Exercise —
From the first line of the listing to the last, set down everything exactly, but skip the images.

|---|

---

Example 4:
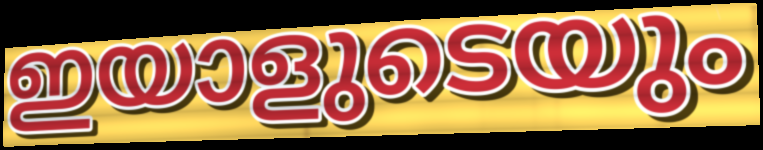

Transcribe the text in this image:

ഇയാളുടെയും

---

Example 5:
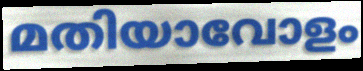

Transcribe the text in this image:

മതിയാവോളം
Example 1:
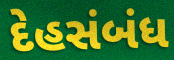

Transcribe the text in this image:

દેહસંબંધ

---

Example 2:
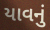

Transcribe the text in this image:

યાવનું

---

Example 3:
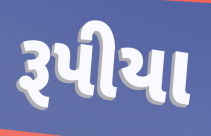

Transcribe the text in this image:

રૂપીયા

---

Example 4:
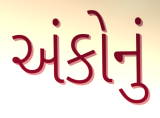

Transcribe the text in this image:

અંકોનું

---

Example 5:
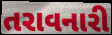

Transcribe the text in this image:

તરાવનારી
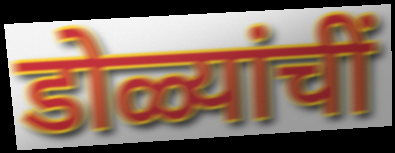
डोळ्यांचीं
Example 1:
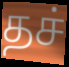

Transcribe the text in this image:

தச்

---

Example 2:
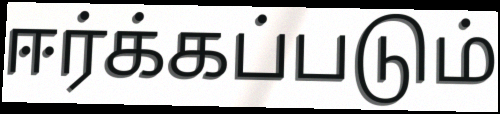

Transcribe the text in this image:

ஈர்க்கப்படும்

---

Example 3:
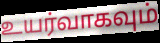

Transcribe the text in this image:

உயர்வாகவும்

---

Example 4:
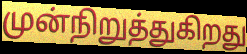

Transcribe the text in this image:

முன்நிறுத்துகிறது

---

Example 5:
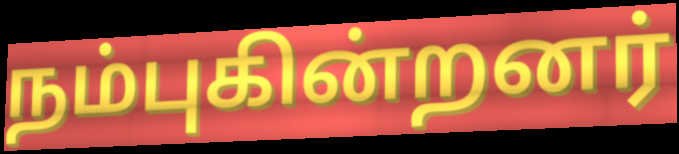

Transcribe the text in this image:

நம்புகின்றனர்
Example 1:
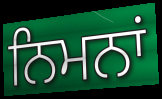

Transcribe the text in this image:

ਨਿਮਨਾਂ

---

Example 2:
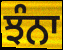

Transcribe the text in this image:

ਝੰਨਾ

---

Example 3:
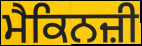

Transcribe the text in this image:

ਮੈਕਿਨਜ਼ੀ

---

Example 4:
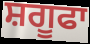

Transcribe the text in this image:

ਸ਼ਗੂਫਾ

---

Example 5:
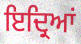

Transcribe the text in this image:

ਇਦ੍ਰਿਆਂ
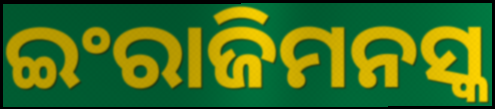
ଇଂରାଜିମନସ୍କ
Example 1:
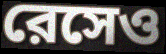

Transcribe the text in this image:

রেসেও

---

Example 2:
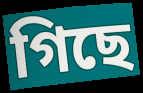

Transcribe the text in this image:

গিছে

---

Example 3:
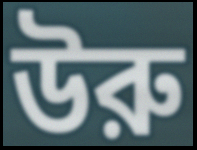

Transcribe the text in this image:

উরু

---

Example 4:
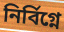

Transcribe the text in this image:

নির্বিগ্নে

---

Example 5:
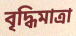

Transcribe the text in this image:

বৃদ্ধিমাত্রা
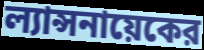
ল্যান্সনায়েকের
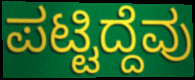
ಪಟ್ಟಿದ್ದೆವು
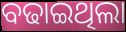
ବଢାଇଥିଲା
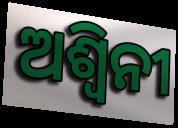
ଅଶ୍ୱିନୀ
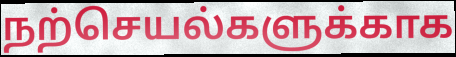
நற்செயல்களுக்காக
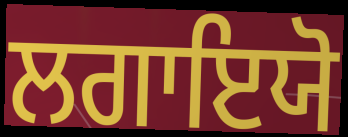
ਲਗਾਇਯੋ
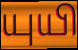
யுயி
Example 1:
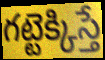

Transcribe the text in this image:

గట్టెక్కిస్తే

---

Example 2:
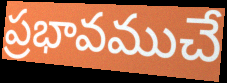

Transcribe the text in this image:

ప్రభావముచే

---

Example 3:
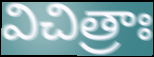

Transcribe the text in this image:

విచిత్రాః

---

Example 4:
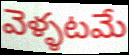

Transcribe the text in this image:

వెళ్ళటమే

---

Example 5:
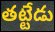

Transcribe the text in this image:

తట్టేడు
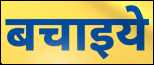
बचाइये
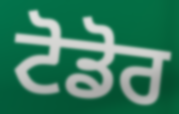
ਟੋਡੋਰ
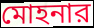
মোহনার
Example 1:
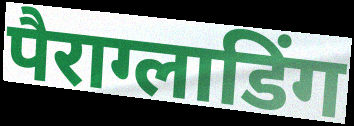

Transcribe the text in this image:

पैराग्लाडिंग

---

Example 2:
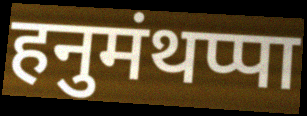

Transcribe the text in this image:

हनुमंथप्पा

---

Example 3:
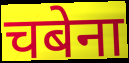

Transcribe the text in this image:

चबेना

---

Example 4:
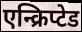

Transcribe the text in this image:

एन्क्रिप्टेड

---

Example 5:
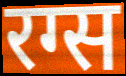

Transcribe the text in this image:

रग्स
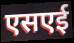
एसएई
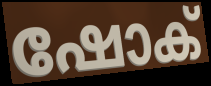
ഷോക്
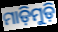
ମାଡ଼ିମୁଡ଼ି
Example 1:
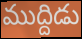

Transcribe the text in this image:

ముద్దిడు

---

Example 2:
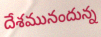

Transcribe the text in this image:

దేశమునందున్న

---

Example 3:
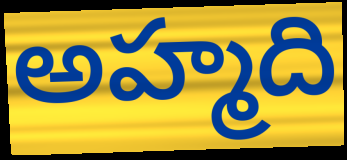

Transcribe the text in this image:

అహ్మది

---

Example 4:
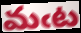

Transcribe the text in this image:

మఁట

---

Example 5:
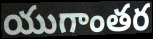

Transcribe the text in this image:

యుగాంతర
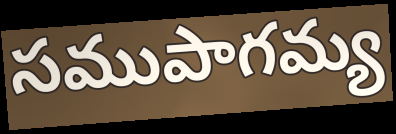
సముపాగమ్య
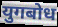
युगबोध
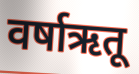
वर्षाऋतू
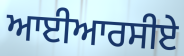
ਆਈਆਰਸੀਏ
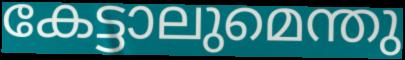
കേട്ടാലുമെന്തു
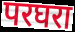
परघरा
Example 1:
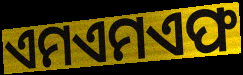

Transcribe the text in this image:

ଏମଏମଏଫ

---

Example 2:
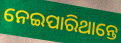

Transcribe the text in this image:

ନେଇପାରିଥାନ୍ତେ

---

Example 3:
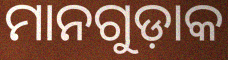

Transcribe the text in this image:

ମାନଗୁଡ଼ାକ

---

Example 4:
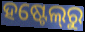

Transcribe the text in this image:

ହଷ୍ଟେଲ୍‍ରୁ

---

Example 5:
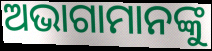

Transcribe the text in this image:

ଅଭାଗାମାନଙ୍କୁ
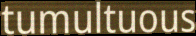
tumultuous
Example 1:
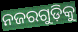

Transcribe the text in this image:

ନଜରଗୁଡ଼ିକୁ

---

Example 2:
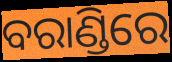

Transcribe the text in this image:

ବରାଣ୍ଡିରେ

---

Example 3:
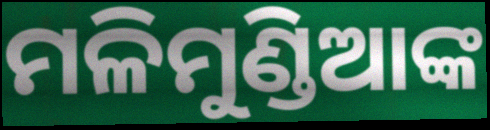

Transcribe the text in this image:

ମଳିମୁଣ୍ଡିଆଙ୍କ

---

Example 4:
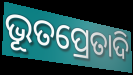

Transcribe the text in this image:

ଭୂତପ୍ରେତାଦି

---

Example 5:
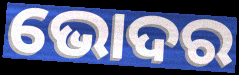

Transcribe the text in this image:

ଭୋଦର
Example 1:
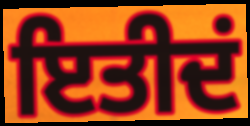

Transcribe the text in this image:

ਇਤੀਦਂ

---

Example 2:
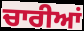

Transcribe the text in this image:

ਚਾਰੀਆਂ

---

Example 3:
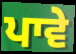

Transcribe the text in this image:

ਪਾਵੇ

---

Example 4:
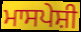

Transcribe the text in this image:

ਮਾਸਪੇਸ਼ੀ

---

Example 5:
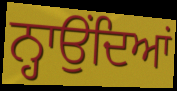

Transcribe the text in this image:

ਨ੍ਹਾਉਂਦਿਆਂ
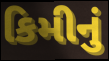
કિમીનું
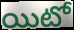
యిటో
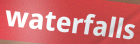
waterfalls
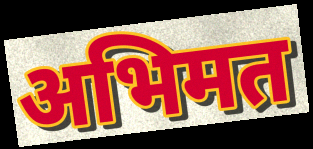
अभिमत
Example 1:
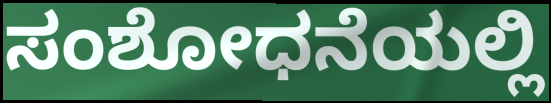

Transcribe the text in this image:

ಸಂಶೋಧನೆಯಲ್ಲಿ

|---|

Reply —
---

Example 4:

Transcribe the text in this image:

ഇയാളുടെയും

---

Example 5:

Transcribe the text in this image:

മതിയാവോളം
Example 1:

Transcribe the text in this image:

દેહસંબંધ

---

Example 2:

Transcribe the text in this image:

યાવનું

---

Example 3:

Transcribe the text in this image:

રૂપીયા

---

Example 4:

Transcribe the text in this image:

અંકોનું

---

Example 5:

Transcribe the text in this image:

તરાવનારી
डोळ्यांचीं
Example 1:

Transcribe the text in this image:

தச்

---

Example 2:

Transcribe the text in this image:

ஈர்க்கப்படும்

---

Example 3:

Transcribe the text in this image:

உயர்வாகவும்

---

Example 4:

Transcribe the text in this image:

முன்நிறுத்துகிறது

---

Example 5:

Transcribe the text in this image:

நம்புகின்றனர்
Example 1:

Transcribe the text in this image:

ਨਿਮਨਾਂ

---

Example 2:

Transcribe the text in this image:

ਝੰਨਾ

---

Example 3:

Transcribe the text in this image:

ਮੈਕਿਨਜ਼ੀ

---

Example 4:

Transcribe the text in this image:

ਸ਼ਗੂਫਾ

---

Example 5:

Transcribe the text in this image:

ਇਦ੍ਰਿਆਂ
ଇଂରାଜିମନସ୍କ
Example 1:

Transcribe the text in this image:

রেসেও

---

Example 2:

Transcribe the text in this image:

গিছে

---

Example 3:

Transcribe the text in this image:

উরু

---

Example 4:

Transcribe the text in this image:

নির্বিগ্নে

---

Example 5:

Transcribe the text in this image:

বৃদ্ধিমাত্রা
ল্যান্সনায়েকের
ಪಟ್ಟಿದ್ದೆವು
ବଢାଇଥିଲା
ଅଶ୍ୱିନୀ
நற்செயல்களுக்காக
ਲਗਾਇਯੋ
யுயி
Example 1:

Transcribe the text in this image:

గట్టెక్కిస్తే

---

Example 2:

Transcribe the text in this image:

ప్రభావముచే

---

Example 3:

Transcribe the text in this image:

విచిత్రాః

---

Example 4:

Transcribe the text in this image:

వెళ్ళటమే

---

Example 5:

Transcribe the text in this image:

తట్టేడు
बचाइये
ਟੋਡੋਰ
মোহনার
Example 1:

Transcribe the text in this image:

पैराग्लाडिंग

---

Example 2:

Transcribe the text in this image:

हनुमंथप्पा

---

Example 3:

Transcribe the text in this image:

चबेना

---

Example 4:

Transcribe the text in this image:

एन्क्रिप्टेड

---

Example 5:

Transcribe the text in this image:

रग्स
एसएई
ഷോക്
ମାଡ଼ିମୁଡ଼ି
Example 1:

Transcribe the text in this image:

ముద్దిడు

---

Example 2:

Transcribe the text in this image:

దేశమునందున్న

---

Example 3:

Transcribe the text in this image:

అహ్మది

---

Example 4:

Transcribe the text in this image:

మఁట

---

Example 5:

Transcribe the text in this image:

యుగాంతర
సముపాగమ్య
युगबोध
वर्षाऋतू
ਆਈਆਰਸੀਏ
കേട്ടാലുമെന്തു
परघरा
Example 1:

Transcribe the text in this image:

ଏମଏମଏଫ

---

Example 2:

Transcribe the text in this image:

ନେଇପାରିଥାନ୍ତେ

---

Example 3:

Transcribe the text in this image:

ମାନଗୁଡ଼ାକ

---

Example 4:

Transcribe the text in this image:

ହଷ୍ଟେଲ୍‍ରୁ

---

Example 5:

Transcribe the text in this image:

ଅଭାଗାମାନଙ୍କୁ
tumultuous
Example 1:

Transcribe the text in this image:

ନଜରଗୁଡ଼ିକୁ

---

Example 2:

Transcribe the text in this image:

ବରାଣ୍ଡିରେ

---

Example 3:

Transcribe the text in this image:

ମଳିମୁଣ୍ଡିଆଙ୍କ

---

Example 4:

Transcribe the text in this image:

ଭୂତପ୍ରେତାଦି

---

Example 5:

Transcribe the text in this image:

ଭୋଦର
Example 1:

Transcribe the text in this image:

ਇਤੀਦਂ

---

Example 2:

Transcribe the text in this image:

ਚਾਰੀਆਂ

---

Example 3:

Transcribe the text in this image:

ਪਾਵੇ

---

Example 4:

Transcribe the text in this image:

ਮਾਸਪੇਸ਼ੀ

---

Example 5:

Transcribe the text in this image:

ਨ੍ਹਾਉਂਦਿਆਂ
કિમીનું
యిటో
waterfalls
अभिमत
Example 1:

Transcribe the text in this image:

ಸಂಶೋಧನೆಯಲ್ಲಿ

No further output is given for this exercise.